(Okuma Metni):
▼▼▼
Hayal-i Temsil ya da Temsil-i Muhteşem
Bazı oyunlar vardır. Bir kez seyredersiniz ama bin kez etkilenirsiniz. İzlerken tüyleriniz diken diken olur, gözleriniz dolar, hayranlığınızdan kalbiniz çarpar ve bu duygudan uzun süre kurtulamazsınız. Hafızanızdan da kolay kolay silinmez, yıllar gitse, sezonlar geçse bile… İBB Şehir Tiyatroları’nın geçtiğimiz sezon sahnelemeye başladığı HAYAL-İ TEMSİL, benim için işte böyle bir oyun oldu.
▲▲▲
(Bilgiler):
▼▼▼
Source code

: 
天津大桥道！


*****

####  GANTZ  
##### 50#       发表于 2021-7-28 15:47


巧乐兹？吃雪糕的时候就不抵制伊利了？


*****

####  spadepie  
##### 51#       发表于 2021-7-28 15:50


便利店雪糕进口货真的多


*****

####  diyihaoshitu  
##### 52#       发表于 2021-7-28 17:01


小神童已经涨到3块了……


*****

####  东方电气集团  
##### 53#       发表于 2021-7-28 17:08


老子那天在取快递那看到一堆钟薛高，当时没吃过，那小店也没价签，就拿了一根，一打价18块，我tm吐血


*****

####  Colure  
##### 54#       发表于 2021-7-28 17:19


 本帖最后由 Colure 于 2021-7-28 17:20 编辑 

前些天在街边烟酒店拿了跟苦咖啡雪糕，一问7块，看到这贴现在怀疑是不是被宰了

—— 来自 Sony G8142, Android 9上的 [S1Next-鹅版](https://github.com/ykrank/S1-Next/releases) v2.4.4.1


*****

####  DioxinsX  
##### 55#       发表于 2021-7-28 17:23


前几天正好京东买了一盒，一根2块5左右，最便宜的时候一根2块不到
▲▲▲
(Yapacağınız İş): Okuma metnine göre Hayal-i Temsil oyununu hangi kurum sahnelemeye başladı?

(Görev Sonucu): İBB Şehir Tiyatroları, oyunu geçtiğimiz sezon sahnelemeye başladı.